-- DATA --

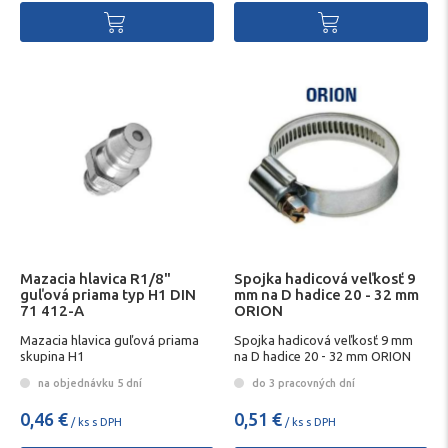
Mazacia hlavica R1/8"
Spojka hadicová veľkosť 9
guľová priama typ H1 DIN
mm na D hadice 20 - 32 mm
71 412-A
ORION
Mazacia hlavica guľová priama
Spojka hadicová veľkosť 9 mm
skupina H1
na D hadice 20 - 32 mm ORION
na objednávku 5 dní
do 3 pracovných dní
0,46 €
0,51 €
/ ks s DPH
/ ks s DPH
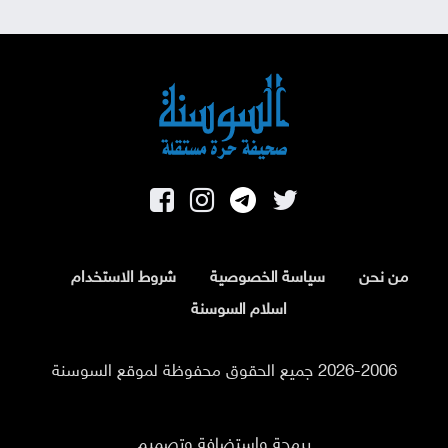
من نحن
سياسة الخصوصية
شروط الاستخدام
اسلام السوسنة
2026-2006 جميع الحقوق محفوظة لموقع السوسنة
برمجة واستضافة وتصميم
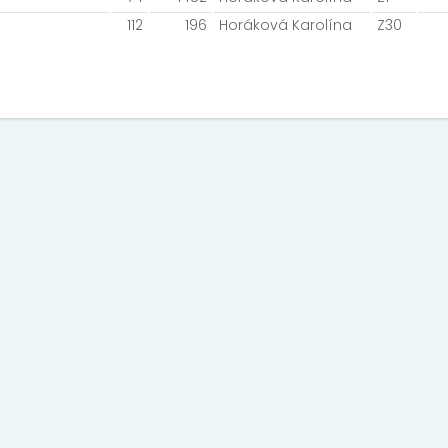
112
196
Horáková Karolína
Z30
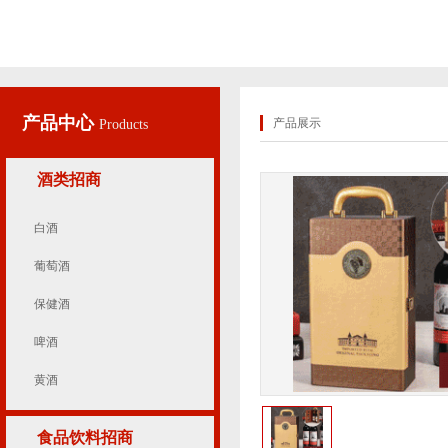
产品中心
产品展示
Products
酒类招商
白酒
葡萄酒
保健酒
啤酒
黄酒
食品饮料招商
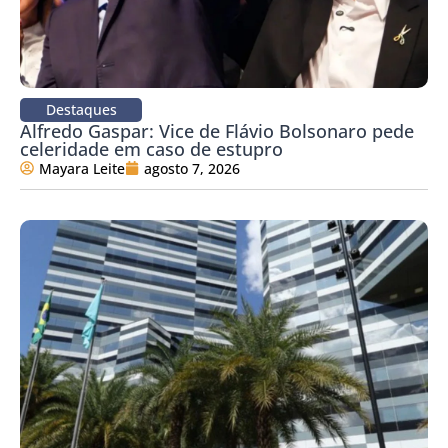
Destaques
Alfredo Gaspar: Vice de Flávio Bolsonaro pede
celeridade em caso de estupro
Mayara Leite
agosto 7, 2026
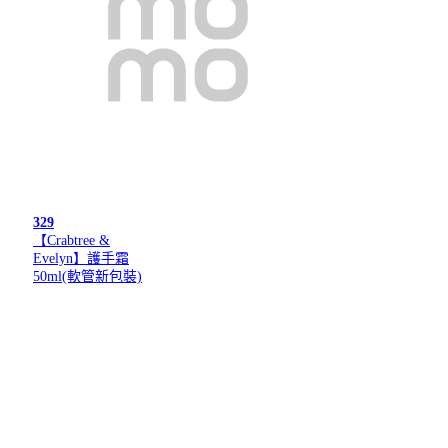
329
【Crabtree &
Evelyn】護手霜
50ml(軟管新包裝)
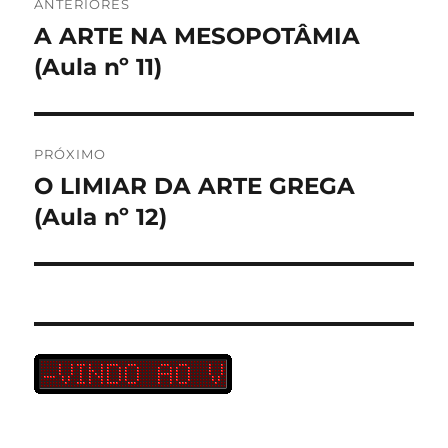
ANTERIORES
de
A ARTE NA MESOPOTÂMIA
Post
anterior:
(Aula nº 11)
Post
PRÓXIMO
O LIMIAR DA ARTE GREGA
Próximo
post:
(Aula nº 12)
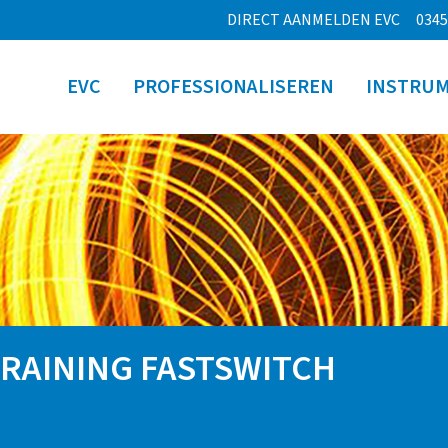
DIRECT AANMELDEN EVC
0345
EVC
PROFESSIONALISEREN
INSTRU
RAINING FASTSWITCH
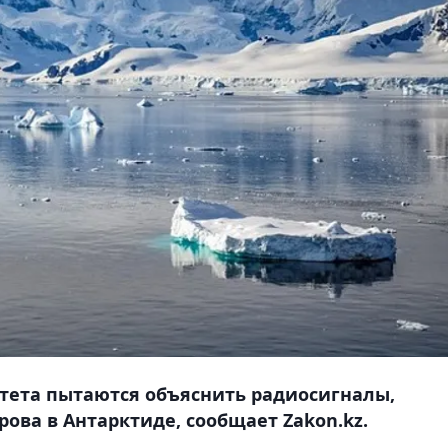
тета пытаются объяснить радиосигналы,
ова в Антарктиде, сообщает Zakon.kz.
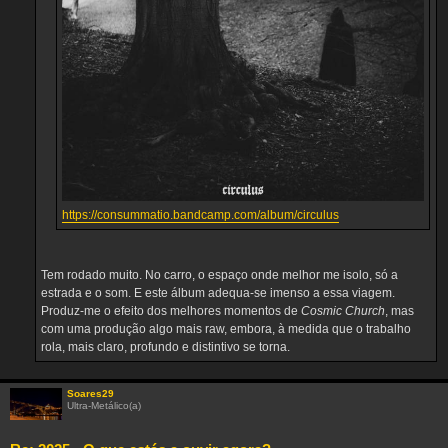
https://consummatio.bandcamp.com/album/circulus
Tem rodado muito. No carro, o espaço onde melhor me isolo, só a
estrada e o som. E este álbum adequa-se imenso a essa viagem.
Produz-me o efeito dos melhores momentos de
Cosmic Church
, mas
com uma produção algo mais raw, embora, à medida que o trabalho
rola, mais claro, profundo e distintivo se torna.
Soares29
Ultra-Metálico(a)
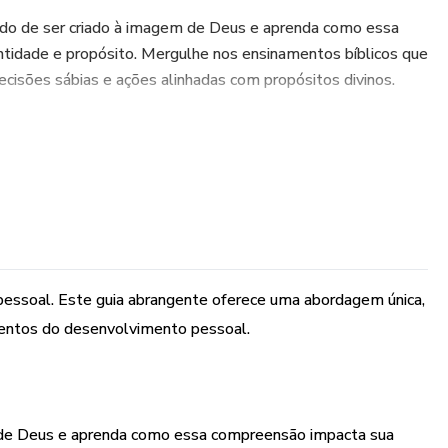
ndo de ser criado à imagem de Deus e aprenda como essa
tidade e propósito. Mergulhe nos ensinamentos bíblicos que
ecisões sábias e ações alinhadas com propósitos divinos.
ndamentais da fé, amor, compaixão, perseverança e
ada para se tornar a melhor versão de si mesmo. Explore
ras que ilustram como essas virtudes moldaram vidas ao longo
essoal. Este guia abrangente oferece uma abordagem única,
entos Cristãos:
amentos do desenvolvimento pessoal.
e com fé inabalável, e descubra o poder transformador do
 uma abordagem prática para superar desafios, fornecendo
ntados na sabedoria cristã.
m de Deus e aprenda como essa compreensão impacta sua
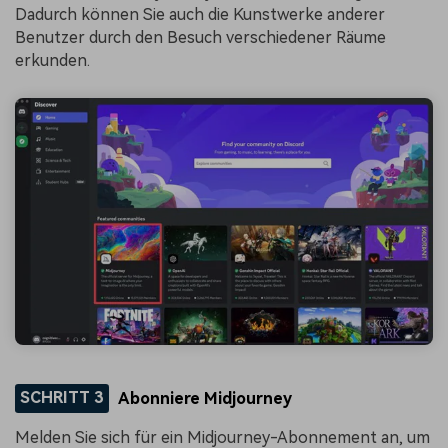
Dadurch können Sie auch die Kunstwerke anderer
Benutzer durch den Besuch verschiedener Räume
erkunden.
SCHRITT 3
Abonniere Midjourney
Melden Sie sich für ein Midjourney-Abonnement an, um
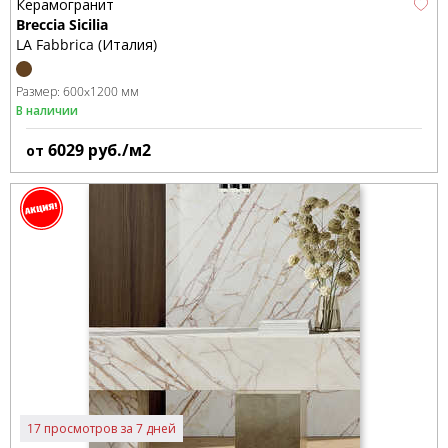
Керамогранит
Breccia Sicilia
LA Fabbrica (Италия)
Размер:
600x1200 мм
В наличии
6029
руб./м2
от
17 просмотров за 7 дней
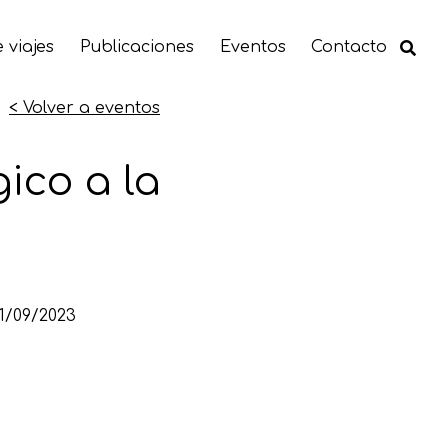
 viajes
Publicaciones
Eventos
Contacto
< Volver a eventos
ico a la
1/09/2023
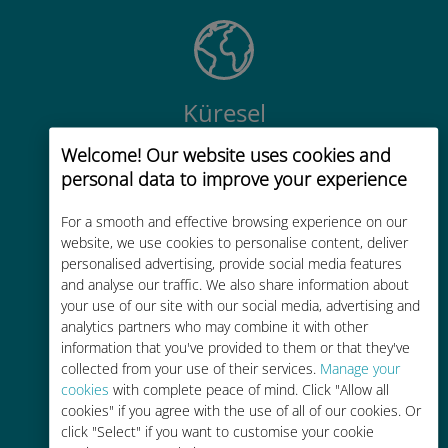
Küresel
200'den fazla destinasyonda dünya
Welcome! Our website uses cookies and
çapında yüksek kaliteli hücresel
personal data to improve your experience
bağlantı
For a smooth and effective browsing experience on our
website, we use cookies to personalise content, deliver
personalised advertising, provide social media features
and analyse our traffic. We also share information about
your use of our site with our social media, advertising and
analytics partners who may combine it with other
Uygun maliyetli
information that you've provided to them or that they've
Mevcut operatörünüzle dolaşım
collected from your use of their services.
Manage your
cookies
with complete peace of mind. Click "Allow all
ücretlerinden %90'a kadar daha
cookies" if you agree with the use of all of our cookies. Or
ucuz
click "Select" if you want to customise your cookie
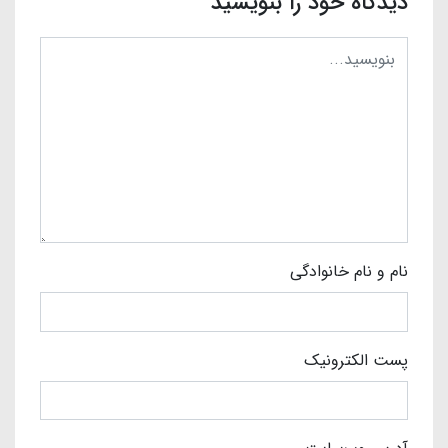
دیدگاه خود را بنویسید
نام و نام خانوادگی
پست الکترونیک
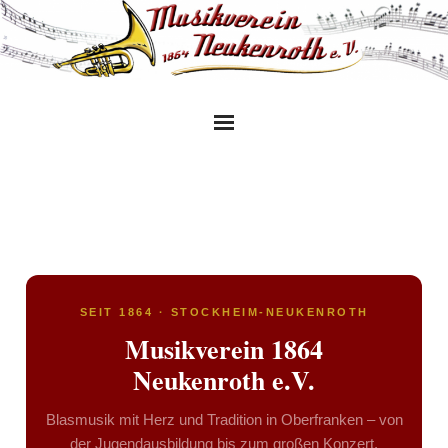
Skip
to
content
SEIT 1864 · STOCKHEIM-NEUKENROTH
Musikverein 1864
Neukenroth e.V.
Blasmusik mit Herz und Tradition in Oberfranken – von
der Jugendausbildung bis zum großen Konzert.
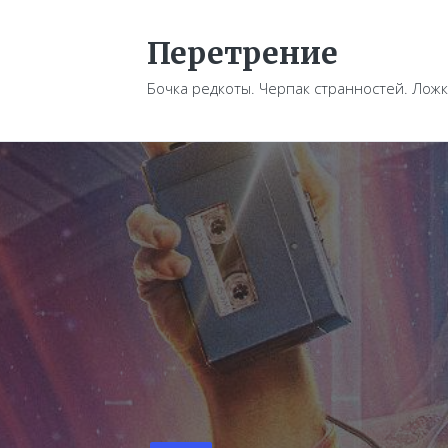
Перетрение
Бочка редкоты. Черпак странностей. Ложк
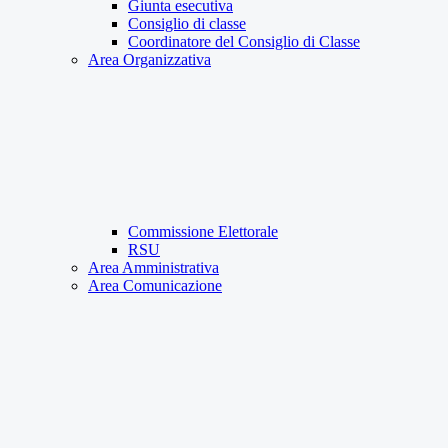
Giunta esecutiva
Consiglio di classe
Coordinatore del Consiglio di Classe
Area Organizzativa
Commissione Elettorale
RSU
Area Amministrativa
Area Comunicazione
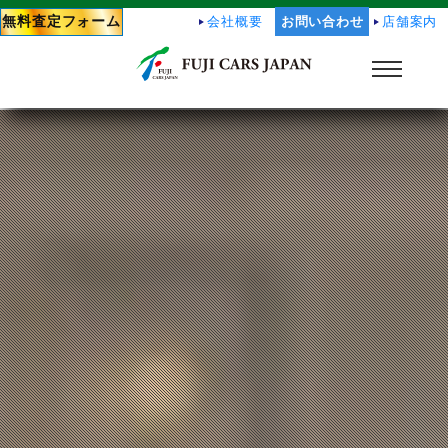
無料査定フォーム
会社概要
お問い合わせ
店舗案内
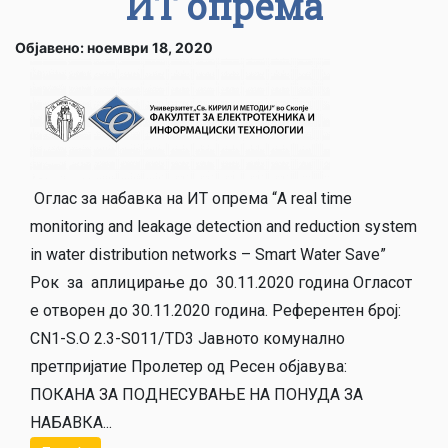
ИТ опрема
Објавено: ноември 18, 2020
Оглас за набавка на ИТ опрема “A real time
monitoring and leakage detection and reduction system
in water distribution networks – Smart Water Save”
Рок за аплицирање до 30.11.2020 година Огласот
е отворен до 30.11.2020 година. Референтен број:
CN1-S.O 2.3-S011/TD3 Јавното комунално
претпријатие Пролетер од Ресен објавува:
ПОКАНА ЗА ПОДНЕСУВАЊЕ НА ПОНУДА ЗА
НАБАВКА...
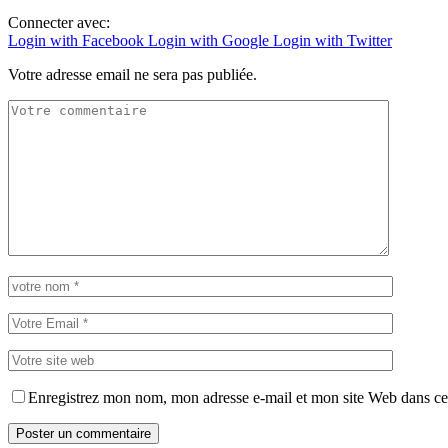
Connecter avec:
Login with Facebook
Login with Google
Login with Twitter
Votre adresse email ne sera pas publiée.
Enregistrez mon nom, mon adresse e-mail et mon site Web dans ce 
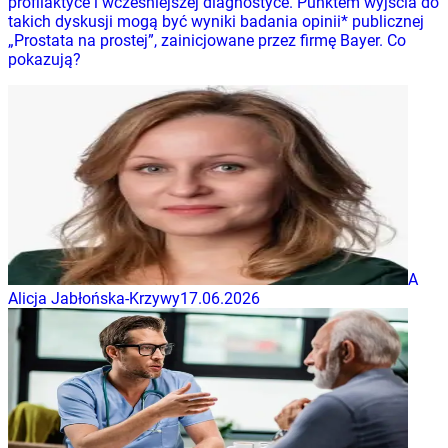
profilaktyce i wcześniejszej diagnostyce. Punktem wyjścia do
takich dyskusji mogą być wyniki badania opinii* publicznej
„Prostata na prostej”, zainicjowane przez firmę Bayer. Co
pokazują?
A
Alicja Jabłońska-Krzywy
17.06.2026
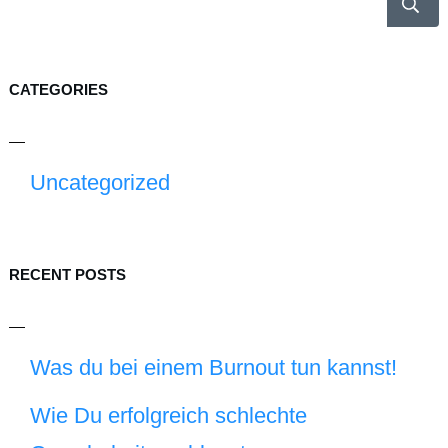
CATEGORIES
Uncategorized
RECENT POSTS
Was du bei einem Burnout tun kannst!
Wie Du erfolgreich schlechte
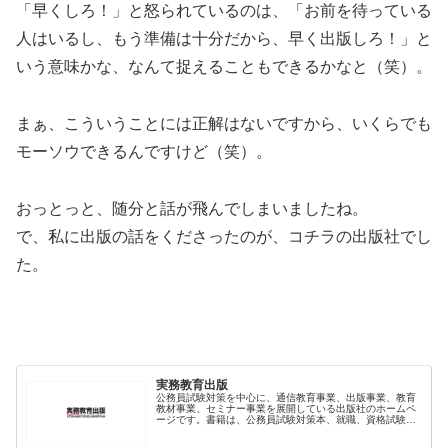
「早くしろ！」と怒られているのは、「お前を待っている
人はいるし、もう準備は十分だから、早く出版しろ！」と
いう意味かな、なんて捉えることもできるかなと（笑）。
まぁ、こういうことには正解はないですから、いくらでも
モーソウできるんですけど（笑）。
おっとっと、随分と話が飛んでしまいましたね。
で、私に出版の話をくださったのが、コチラの出版社でし
た。
実務教育出版
公務員試験対策を中心に、通信教育事業、出版事業、教育
教材事業、セミナー事業を展開している出版社のホームペ
ージです。書籍は、公務員試験対策本、就職、資格試験、
ビジネス書、学参、子育てなど多彩なジャンルを刊行して
います。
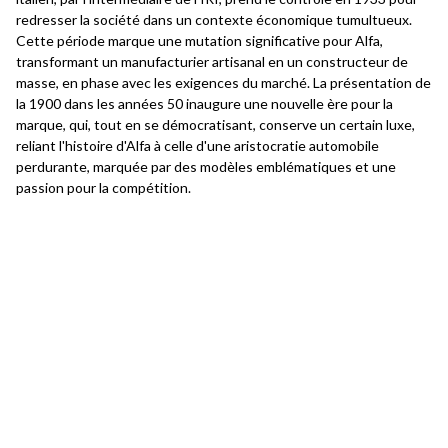
redresser la société dans un contexte économique tumultueux.
Cette période marque une mutation significative pour Alfa,
transformant un manufacturier artisanal en un constructeur de
masse, en phase avec les exigences du marché. La présentation de
la 1900 dans les années 50 inaugure une nouvelle ère pour la
marque, qui, tout en se démocratisant, conserve un certain luxe,
reliant l'histoire d'Alfa à celle d'une aristocratie automobile
perdurante, marquée par des modèles emblématiques et une
passion pour la compétition.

-- INSTRUCTIONS FOR THE TASK --
Every line of the records containing the word "hadice" must appear in the answer.

-- SOLUTION FOR THIS PROBLEM --
mm na D hadice 20 - 32 mm
na D hadice 20 - 32 mm ORION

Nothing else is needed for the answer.